Word for word, repeat each entry that follows.
── Exercise material
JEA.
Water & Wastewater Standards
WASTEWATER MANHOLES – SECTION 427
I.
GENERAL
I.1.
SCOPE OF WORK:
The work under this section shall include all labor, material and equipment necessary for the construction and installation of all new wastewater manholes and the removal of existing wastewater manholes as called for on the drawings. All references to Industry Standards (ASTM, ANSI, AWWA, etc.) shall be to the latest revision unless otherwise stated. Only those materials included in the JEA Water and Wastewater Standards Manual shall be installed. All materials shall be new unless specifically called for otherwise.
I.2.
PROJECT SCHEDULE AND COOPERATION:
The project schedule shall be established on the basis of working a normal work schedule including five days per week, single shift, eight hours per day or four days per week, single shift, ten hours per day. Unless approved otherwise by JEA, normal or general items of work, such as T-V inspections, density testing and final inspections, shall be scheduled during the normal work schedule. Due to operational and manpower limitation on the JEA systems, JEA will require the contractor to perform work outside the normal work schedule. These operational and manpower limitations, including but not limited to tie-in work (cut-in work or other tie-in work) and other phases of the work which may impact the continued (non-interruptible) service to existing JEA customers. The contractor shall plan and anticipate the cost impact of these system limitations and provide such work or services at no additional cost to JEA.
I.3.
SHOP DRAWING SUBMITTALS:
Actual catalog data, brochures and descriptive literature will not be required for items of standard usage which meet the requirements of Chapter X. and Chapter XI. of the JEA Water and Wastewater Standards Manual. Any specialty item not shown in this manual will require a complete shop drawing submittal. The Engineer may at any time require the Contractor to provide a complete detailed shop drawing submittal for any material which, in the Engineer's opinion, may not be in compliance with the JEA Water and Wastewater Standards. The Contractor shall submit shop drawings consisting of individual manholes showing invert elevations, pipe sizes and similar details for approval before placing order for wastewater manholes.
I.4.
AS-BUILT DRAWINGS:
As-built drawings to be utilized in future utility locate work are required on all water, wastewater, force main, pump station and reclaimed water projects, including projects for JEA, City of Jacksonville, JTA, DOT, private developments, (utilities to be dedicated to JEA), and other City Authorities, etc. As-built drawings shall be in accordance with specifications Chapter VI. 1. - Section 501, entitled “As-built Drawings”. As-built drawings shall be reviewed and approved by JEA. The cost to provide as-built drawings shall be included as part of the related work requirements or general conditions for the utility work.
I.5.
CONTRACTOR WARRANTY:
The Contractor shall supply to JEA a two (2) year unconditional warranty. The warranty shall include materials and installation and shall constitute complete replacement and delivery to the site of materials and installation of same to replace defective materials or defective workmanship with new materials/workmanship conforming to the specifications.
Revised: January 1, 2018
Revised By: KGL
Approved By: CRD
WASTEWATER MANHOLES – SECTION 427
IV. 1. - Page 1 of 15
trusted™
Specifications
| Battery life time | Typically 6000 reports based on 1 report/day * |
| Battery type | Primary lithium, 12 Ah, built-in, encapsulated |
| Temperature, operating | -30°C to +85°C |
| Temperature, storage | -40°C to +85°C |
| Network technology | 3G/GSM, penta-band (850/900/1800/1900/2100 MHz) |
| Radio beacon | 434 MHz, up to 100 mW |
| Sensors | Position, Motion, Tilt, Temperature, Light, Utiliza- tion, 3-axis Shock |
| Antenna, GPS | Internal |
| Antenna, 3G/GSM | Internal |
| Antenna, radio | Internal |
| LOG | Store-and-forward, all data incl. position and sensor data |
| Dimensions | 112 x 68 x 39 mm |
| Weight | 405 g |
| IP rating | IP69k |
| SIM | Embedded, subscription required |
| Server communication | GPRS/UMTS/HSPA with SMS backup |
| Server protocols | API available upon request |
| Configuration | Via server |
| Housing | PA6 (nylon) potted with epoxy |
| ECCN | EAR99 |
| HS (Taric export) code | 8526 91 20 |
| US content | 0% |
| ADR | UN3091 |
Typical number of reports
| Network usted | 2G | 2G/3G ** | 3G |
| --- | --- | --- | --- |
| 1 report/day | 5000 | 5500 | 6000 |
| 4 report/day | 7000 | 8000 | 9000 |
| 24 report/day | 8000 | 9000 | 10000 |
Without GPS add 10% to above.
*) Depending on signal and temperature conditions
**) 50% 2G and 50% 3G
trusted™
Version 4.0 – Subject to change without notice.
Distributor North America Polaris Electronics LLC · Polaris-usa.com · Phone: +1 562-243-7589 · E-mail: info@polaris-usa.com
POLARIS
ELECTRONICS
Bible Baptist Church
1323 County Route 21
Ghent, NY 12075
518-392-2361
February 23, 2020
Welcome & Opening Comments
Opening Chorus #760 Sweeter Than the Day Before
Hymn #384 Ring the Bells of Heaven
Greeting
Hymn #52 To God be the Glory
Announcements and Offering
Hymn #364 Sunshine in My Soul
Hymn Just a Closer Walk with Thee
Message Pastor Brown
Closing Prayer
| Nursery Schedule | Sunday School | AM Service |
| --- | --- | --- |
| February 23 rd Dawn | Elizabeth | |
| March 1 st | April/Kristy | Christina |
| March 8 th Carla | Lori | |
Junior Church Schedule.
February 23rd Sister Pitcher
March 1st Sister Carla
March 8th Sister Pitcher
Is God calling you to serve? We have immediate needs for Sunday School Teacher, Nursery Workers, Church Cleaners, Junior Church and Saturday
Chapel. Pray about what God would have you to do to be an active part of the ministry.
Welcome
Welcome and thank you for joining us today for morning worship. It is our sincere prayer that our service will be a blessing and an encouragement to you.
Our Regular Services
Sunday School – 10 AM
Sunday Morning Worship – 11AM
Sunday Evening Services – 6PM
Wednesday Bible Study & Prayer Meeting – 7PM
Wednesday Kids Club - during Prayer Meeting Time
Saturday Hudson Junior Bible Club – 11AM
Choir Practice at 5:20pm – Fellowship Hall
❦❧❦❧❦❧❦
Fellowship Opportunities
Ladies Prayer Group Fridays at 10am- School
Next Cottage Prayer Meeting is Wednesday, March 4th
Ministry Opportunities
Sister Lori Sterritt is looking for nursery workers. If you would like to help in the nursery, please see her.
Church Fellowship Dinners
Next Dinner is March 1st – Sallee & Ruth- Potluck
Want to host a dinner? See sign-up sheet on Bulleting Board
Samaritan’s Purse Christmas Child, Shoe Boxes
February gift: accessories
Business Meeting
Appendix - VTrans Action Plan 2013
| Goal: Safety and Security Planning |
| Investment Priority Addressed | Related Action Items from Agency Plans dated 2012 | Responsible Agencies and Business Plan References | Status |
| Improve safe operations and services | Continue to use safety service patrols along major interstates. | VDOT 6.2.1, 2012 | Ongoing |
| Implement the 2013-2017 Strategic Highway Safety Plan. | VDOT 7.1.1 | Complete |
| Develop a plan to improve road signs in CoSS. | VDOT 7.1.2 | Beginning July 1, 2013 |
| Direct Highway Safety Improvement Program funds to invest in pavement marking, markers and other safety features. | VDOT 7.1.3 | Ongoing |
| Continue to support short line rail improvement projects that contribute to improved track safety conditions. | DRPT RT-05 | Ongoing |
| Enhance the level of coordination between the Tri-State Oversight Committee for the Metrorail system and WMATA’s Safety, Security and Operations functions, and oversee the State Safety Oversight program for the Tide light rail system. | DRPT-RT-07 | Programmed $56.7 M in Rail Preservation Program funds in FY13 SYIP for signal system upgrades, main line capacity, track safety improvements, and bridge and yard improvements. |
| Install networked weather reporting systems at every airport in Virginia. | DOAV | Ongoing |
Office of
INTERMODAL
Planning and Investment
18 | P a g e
────
**Written answer:**
JEA.
Water & Wastewater Standards
WASTEWATER MANHOLES – SECTION 427
I.
GENERAL
I.1.
SCOPE OF WORK:
The work under this section shall include all labor, material and equipment necessary for the construction and installation of all new wastewater manholes and the removal of existing wastewater manholes as called for on the drawings. All references to Industry Standards (ASTM, ANSI, AWWA, etc.) shall be to the latest revision unless otherwise stated. Only those materials included in the JEA Water and Wastewater Standards Manual shall be installed. All materials shall be new unless specifically called for otherwise.
I.2.
PROJECT SCHEDULE AND COOPERATION:
The project schedule shall be established on the basis of working a normal work schedule including five days per week, single shift, eight hours per day or four days per week, single shift, ten hours per day. Unless approved otherwise by JEA, normal or general items of work, such as T-V inspections, density testing and final inspections, shall be scheduled during the normal work schedule. Due to operational and manpower limitation on the JEA systems, JEA will require the contractor to perform work outside the normal work schedule. These operational and manpower limitations, including but not limited to tie-in work (cut-in work or other tie-in work) and other phases of the work which may impact the continued (non-interruptible) service to existing JEA customers. The contractor shall plan and anticipate the cost impact of these system limitations and provide such work or services at no additional cost to JEA.
I.3.
SHOP DRAWING SUBMITTALS:
Actual catalog data, brochures and descriptive literature will not be required for items of standard usage which meet the requirements of Chapter X. and Chapter XI. of the JEA Water and Wastewater Standards Manual. Any specialty item not shown in this manual will require a complete shop drawing submittal. The Engineer may at any time require the Contractor to provide a complete detailed shop drawing submittal for any material which, in the Engineer's opinion, may not be in compliance with the JEA Water and Wastewater Standards. The Contractor shall submit shop drawings consisting of individual manholes showing invert elevations, pipe sizes and similar details for approval before placing order for wastewater manholes.
I.4.
AS-BUILT DRAWINGS:
As-built drawings to be utilized in future utility locate work are required on all water, wastewater, force main, pump station and reclaimed water projects, including projects for JEA, City of Jacksonville, JTA, DOT, private developments, (utilities to be dedicated to JEA), and other City Authorities, etc. As-built drawings shall be in accordance with specifications Chapter VI. 1. - Section 501, entitled “As-built Drawings”. As-built drawings shall be reviewed and approved by JEA. The cost to provide as-built drawings shall be included as part of the related work requirements or general conditions for the utility work.
I.5.
CONTRACTOR WARRANTY:
The Contractor shall supply to JEA a two (2) year unconditional warranty. The warranty shall include materials and installation and shall constitute complete replacement and delivery to the site of materials and installation of same to replace defective materials or defective workmanship with new materials/workmanship conforming to the specifications.
Revised: January 1, 2018
Revised By: KGL
Approved By: CRD
WASTEWATER MANHOLES – SECTION 427
IV. 1. - Page 1 of 15
trusted™
Specifications
| Battery life time | Typically 6000 reports based on 1 report/day * |
| Battery type | Primary lithium, 12 Ah, built-in, encapsulated |
| Temperature, operating | -30°C to +85°C |
| Temperature, storage | -40°C to +85°C |
| Network technology | 3G/GSM, penta-band (850/900/1800/1900/2100 MHz) |
| Radio beacon | 434 MHz, up to 100 mW |
| Sensors | Position, Motion, Tilt, Temperature, Light, Utiliza- tion, 3-axis Shock |
| Antenna, GPS | Internal |
| Antenna, 3G/GSM | Internal |
| Antenna, radio | Internal |
| LOG | Store-and-forward, all data incl. position and sensor data |
| Dimensions | 112 x 68 x 39 mm |
| Weight | 405 g |
| IP rating | IP69k |
| SIM | Embedded, subscription required |
| Server communication | GPRS/UMTS/HSPA with SMS backup |
| Server protocols | API available upon request |
| Configuration | Via server |
| Housing | PA6 (nylon) potted with epoxy |
| ECCN | EAR99 |
| HS (Taric export) code | 8526 91 20 |
| US content | 0% |
| ADR | UN3091 |
Typical number of reports
| Network usted | 2G | 2G/3G ** | 3G |
| --- | --- | --- | --- |
| 1 report/day | 5000 | 5500 | 6000 |
| 4 report/day | 7000 | 8000 | 9000 |
| 24 report/day | 8000 | 9000 | 10000 |
Without GPS add 10% to above.
*) Depending on signal and temperature conditions
**) 50% 2G and 50% 3G
trusted™
Version 4.0 – Subject to change without notice.
Distributor North America Polaris Electronics LLC · Polaris-usa.com · Phone: +1 562-243-7589 · E-mail: info@polaris-usa.com
POLARIS
ELECTRONICS
Bible Baptist Church
1323 County Route 21
Ghent, NY 12075
518-392-2361
February 23, 2020
Welcome & Opening Comments
Opening Chorus #760 Sweeter Than the Day Before
Hymn #384 Ring the Bells of Heaven
Greeting
Hymn #52 To God be the Glory
Announcements and Offering
Hymn #364 Sunshine in My Soul
Hymn Just a Closer Walk with Thee
Message Pastor Brown
Closing Prayer
| Nursery Schedule | Sunday School | AM Service |
| --- | --- | --- |
| February 23 rd Dawn | Elizabeth | |
| March 1 st | April/Kristy | Christina |
| March 8 th Carla | Lori | |
Junior Church Schedule.
February 23rd Sister Pitcher
March 1st Sister Carla
March 8th Sister Pitcher
Is God calling you to serve? We have immediate needs for Sunday School Teacher, Nursery Workers, Church Cleaners, Junior Church and Saturday
Chapel. Pray about what God would have you to do to be an active part of the ministry.
Welcome
Welcome and thank you for joining us today for morning worship. It is our sincere prayer that our service will be a blessing and an encouragement to you.
Our Regular Services
Sunday School – 10 AM
Sunday Morning Worship – 11AM
Sunday Evening Services – 6PM
Wednesday Bible Study & Prayer Meeting – 7PM
Wednesday Kids Club - during Prayer Meeting Time
Saturday Hudson Junior Bible Club – 11AM
Choir Practice at 5:20pm – Fellowship Hall
❦❧❦❧❦❧❦
Fellowship Opportunities
Ladies Prayer Group Fridays at 10am- School
Next Cottage Prayer Meeting is Wednesday, March 4th
Ministry Opportunities
Sister Lori Sterritt is looking for nursery workers. If you would like to help in the nursery, please see her.
Church Fellowship Dinners
Next Dinner is March 1st – Sallee & Ruth- Potluck
Want to host a dinner? See sign-up sheet on Bulleting Board
Samaritan’s Purse Christmas Child, Shoe Boxes
February gift: accessories
Business Meeting
Appendix - VTrans Action Plan 2013
| Goal: Safety and Security Planning |
| Investment Priority Addressed | Related Action Items from Agency Plans dated 2012 | Responsible Agencies and Business Plan References | Status |
| Improve safe operations and services | Continue to use safety service patrols along major interstates. | VDOT 6.2.1, 2012 | Ongoing |
| Implement the 2013-2017 Strategic Highway Safety Plan. | VDOT 7.1.1 | Complete |
| Develop a plan to improve road signs in CoSS. | VDOT 7.1.2 | Beginning July 1, 2013 |
| Direct Highway Safety Improvement Program funds to invest in pavement marking, markers and other safety features. | VDOT 7.1.3 | Ongoing |
| Continue to support short line rail improvement projects that contribute to improved track safety conditions. | DRPT RT-05 | Ongoing |
| Enhance the level of coordination between the Tri-State Oversight Committee for the Metrorail system and WMATA’s Safety, Security and Operations functions, and oversee the State Safety Oversight program for the Tide light rail system. | DRPT-RT-07 | Programmed $56.7 M in Rail Preservation Program funds in FY13 SYIP for signal system upgrades, main line capacity, track safety improvements, and bridge and yard improvements. |
| Install networked weather reporting systems at every airport in Virginia. | DOAV | Ongoing |
Office of
INTERMODAL
Planning and Investment
18 | P a g e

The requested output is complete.